(Excerpted text):
<<<<
UK: Mediation, and Some Tips for Getting the Best Out of It

Last Updated: 24 January 2011
Article by Rosemary Jackson LLB, Barrister and Mediator

Why Mediation?

After more than 25 years as a barrister specialising in construction and engineering disputes I am aware that some disputes have to end up in court for one reason or another. The vast majority, however, are capable of resolution without a trial and without the need to incur the massive costs of litigation or arbitration. Where direct negotiation between the parties fails or seems impossible, mediation offers a unique opportunity to achieve resolution with the help of a qualified neutral person. All settlements involve compromise but a mediation offers the opportunity for parties to be in control of their own destiny by shaping a deal which may involve benefits not obtainable from a Judge or Arbitrator1 and which substitutes the risk of an adverse result with the certainty of an agreement, voluntarily entered into, which the parties are more likely to honour than one imposed on them. The result is truly a "win-win": by compromising, the parties may have lost the chance of going to a trial/arbitration hearing at which they might have succeeded in every part of their claim/defence, but they have also eliminated the risk of an unsatisfactory or even a disastrous result and an order to pay the costs of all parties. In a commercial context a settlement may remove an impediment to further business between the parties, and will certainly free up management and other involved personnel so that organisations can deploy their human and financial capital in furthering their business aims rather than in keeping their lawyers gainfully employed. Even the lawyers and experts are winners: although the settlement of a dispute may do them out of what may be a lucrative trial, the likelihood is that there will be repeat business for the advisers who helped a client to an economic and efficient resolution.

After years of begging clients not to risk financial ruin if there was any possibility of negotiating a satisfactory settlement instead, I discovered mediation and I trained as a mediator in 2001. Ten years on, mediation is moving closer to being the norm than the exception. With encouragement from the Courts by way of case management2 and a willingness to use costs orders to penalise those who unreasonably refuse to attempt mediation, it is becoming a standard approach for parties to explore whether there is a better way forward than simply proceeding to a trial.

With willingness of Government agencies to consider mediation and the continued restrictions on legal aid, the number of disputes referred to mediation is bound to continue to increase. But, whilst lawyers are generally aware of the possibilities of mediation and other forms of alternative dispute resolution (ADR), many clients are yet to discover or be persuaded of the benefits of mediation. This article aims to provide information for those contemplating mediation but unsure of what to expect.

How do you get to Mediation?

Fear that it will be perceived as a sign of weakness often prevents a party from opening negotiations and this may mean that an opportunity to settle is lost if both sides adopt the same attitude. Suggesting mediation, however, is not a sign of weakness but of common sense, particularly given the willingness of the courts (and perhaps in the future, arbitrators?) to penalise parties who unreasonably refuse to mediate by denying them their legal costs even though successful in the litigation (see Dunnett v Railtrack (2002) and later decisions). Pre Action Protocols to be followed before the commencement of proceedings in court also provide a risk-free opportunity to explore the possibility of mediation without having to show any weakness.
>>>>
(Stored records):
<<<<
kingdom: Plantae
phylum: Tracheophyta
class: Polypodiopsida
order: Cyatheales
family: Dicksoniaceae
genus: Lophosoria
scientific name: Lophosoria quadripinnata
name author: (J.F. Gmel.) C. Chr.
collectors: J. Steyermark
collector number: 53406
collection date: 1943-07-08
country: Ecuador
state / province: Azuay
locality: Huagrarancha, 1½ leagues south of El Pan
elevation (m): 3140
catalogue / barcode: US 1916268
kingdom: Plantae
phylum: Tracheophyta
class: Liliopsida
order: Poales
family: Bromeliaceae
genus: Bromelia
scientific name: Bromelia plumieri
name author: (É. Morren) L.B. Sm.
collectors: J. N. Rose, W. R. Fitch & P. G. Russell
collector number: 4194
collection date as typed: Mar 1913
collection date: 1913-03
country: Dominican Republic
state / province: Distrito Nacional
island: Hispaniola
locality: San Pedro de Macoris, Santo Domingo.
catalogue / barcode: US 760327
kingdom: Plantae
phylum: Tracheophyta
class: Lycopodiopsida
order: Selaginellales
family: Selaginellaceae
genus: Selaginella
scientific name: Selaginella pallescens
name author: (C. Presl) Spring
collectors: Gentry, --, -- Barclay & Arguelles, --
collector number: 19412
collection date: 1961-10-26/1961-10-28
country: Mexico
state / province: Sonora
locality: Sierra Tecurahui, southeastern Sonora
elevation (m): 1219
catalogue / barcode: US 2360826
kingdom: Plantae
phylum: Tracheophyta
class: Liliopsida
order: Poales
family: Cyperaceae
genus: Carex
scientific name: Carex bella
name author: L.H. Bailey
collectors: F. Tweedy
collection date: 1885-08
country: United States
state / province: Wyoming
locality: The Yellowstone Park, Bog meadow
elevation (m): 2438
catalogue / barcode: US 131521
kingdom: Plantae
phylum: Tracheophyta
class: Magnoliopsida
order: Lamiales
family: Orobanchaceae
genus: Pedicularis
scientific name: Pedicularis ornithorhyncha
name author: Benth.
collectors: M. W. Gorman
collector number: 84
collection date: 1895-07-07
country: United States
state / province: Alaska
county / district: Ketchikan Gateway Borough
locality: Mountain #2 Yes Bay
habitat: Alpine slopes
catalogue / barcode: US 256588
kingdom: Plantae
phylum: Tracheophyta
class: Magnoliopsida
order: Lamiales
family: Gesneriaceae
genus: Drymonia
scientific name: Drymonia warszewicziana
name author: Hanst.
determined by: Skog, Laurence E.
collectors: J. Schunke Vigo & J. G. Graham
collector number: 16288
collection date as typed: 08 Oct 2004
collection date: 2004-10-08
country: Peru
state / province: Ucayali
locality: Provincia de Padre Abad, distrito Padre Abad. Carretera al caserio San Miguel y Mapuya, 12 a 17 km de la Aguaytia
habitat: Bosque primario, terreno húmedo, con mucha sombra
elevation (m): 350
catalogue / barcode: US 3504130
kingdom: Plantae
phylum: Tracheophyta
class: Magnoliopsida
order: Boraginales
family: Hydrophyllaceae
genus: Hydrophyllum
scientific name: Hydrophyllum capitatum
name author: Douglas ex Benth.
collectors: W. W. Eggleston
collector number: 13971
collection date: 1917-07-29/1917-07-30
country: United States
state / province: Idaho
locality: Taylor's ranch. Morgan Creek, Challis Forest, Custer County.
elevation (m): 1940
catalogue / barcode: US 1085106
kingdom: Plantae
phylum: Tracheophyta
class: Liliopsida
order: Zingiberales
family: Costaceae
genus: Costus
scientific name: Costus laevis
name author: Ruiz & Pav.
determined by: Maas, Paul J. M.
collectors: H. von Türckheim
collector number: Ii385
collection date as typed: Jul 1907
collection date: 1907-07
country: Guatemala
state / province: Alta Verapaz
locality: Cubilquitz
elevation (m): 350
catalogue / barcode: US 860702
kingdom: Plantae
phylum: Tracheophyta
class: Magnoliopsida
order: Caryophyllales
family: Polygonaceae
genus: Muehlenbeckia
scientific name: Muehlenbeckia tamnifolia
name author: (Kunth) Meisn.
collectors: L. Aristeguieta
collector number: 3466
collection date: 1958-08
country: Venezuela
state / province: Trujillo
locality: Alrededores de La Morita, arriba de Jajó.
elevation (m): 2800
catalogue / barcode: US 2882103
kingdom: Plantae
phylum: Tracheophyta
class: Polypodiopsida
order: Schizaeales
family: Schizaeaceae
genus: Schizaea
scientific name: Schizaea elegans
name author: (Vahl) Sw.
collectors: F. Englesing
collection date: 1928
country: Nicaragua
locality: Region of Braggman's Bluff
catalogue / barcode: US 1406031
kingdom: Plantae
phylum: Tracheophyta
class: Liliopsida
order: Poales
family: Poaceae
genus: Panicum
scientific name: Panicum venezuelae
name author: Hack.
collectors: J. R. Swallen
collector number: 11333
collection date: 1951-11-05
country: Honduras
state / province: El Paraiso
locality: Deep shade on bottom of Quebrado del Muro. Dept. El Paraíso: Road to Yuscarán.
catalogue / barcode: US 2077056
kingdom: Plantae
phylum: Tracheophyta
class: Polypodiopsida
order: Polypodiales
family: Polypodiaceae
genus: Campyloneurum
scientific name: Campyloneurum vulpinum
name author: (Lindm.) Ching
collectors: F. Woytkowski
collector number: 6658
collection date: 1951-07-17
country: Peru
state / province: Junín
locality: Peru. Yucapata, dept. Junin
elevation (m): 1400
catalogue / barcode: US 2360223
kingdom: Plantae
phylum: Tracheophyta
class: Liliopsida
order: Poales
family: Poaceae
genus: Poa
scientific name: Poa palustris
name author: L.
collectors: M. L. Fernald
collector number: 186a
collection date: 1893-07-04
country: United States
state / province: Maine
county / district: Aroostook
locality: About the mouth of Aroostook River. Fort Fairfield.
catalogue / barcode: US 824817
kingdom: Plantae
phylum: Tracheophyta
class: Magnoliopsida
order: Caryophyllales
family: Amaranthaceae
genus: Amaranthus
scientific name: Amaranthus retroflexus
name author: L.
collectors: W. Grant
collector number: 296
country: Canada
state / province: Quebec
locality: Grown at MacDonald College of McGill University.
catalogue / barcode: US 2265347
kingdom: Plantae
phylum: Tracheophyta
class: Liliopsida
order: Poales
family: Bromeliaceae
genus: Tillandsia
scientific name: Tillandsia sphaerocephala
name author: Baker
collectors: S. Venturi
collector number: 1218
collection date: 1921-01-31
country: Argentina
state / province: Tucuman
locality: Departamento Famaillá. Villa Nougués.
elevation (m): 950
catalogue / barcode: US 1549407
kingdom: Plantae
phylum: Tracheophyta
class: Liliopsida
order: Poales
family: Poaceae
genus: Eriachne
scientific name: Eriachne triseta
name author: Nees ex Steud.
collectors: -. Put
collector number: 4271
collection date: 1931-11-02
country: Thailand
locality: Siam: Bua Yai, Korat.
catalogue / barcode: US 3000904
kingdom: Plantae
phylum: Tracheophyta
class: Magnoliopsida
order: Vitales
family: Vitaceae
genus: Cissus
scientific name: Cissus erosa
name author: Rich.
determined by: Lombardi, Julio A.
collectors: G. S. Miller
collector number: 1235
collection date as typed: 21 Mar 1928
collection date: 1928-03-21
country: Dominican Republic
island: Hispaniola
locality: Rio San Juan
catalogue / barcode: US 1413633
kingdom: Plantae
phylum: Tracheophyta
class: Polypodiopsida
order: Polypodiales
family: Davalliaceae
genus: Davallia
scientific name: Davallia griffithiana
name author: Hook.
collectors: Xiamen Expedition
>>>>
(Objectives):
1 - In the mediation article, what year did the author train as a mediator?
2 - Carry on the mediation article from the end of its last sentence.
The lines come from a separate source that has nothing to do with the mediation article.

(Task answers):
1 - 2001

2 -
There are now many organisations3 willing to appoint mediators or to refer disputes to them. Parties can appoint a mediator directly or, if unsure of who is available, can consult such bodies.

Will it Work?

It takes two (or more) to compromise, so obviously settlement depends on all participants being prepared to invest time and effort in the process with the intention of reaching a settlement. It also, crucially depends on all participants understanding the process and preparing properly in advance.

Fear of an adverse costs order will cause some parties to agree to mediate with the intention of going through the motions but with no real desire to settle. They plan to tell the Court that they tried mediation, safe in the knowledge that the reasons for failure will remain confidential to the parties. The Court will not discover that they actually had no intention of settling but the costs risk has been avoided. Experience shows, however that parties who feel coerced into mediation, or indeed who are ordered by the Courts to mediate, do nonetheless engage in the process and often achieve a settlement. The words "I'm only here so that you can't accuse me later of refusing to mediate" often precede a settlement.

Some parties are put off mediation by fear that the other side may be on a fishing trip. This will sometimes be the case but is by no means an obstacle to settlement. On the contrary, the process leads to a better understanding on both sides of the differences between them and of the real issues. Both as a CedrSolve trained mediator and as a barrister accompanying parties to mediations, my experience has been that in virtually every case, the parties benefited from undergoing the process even if they did not settle their dispute. At least the parties know where they stand, which aspects of their case need more work in order to convince the other side, and what the options are for settlement in the future. Better to find out early on that your case is weak, than to sail on optimistically and then discover, hundreds of thousands of pounds later, that the Judge takes a different view from yours. Better still if you can emerge from a mediation armed with the knowledge necessary to improve your case and your prospects.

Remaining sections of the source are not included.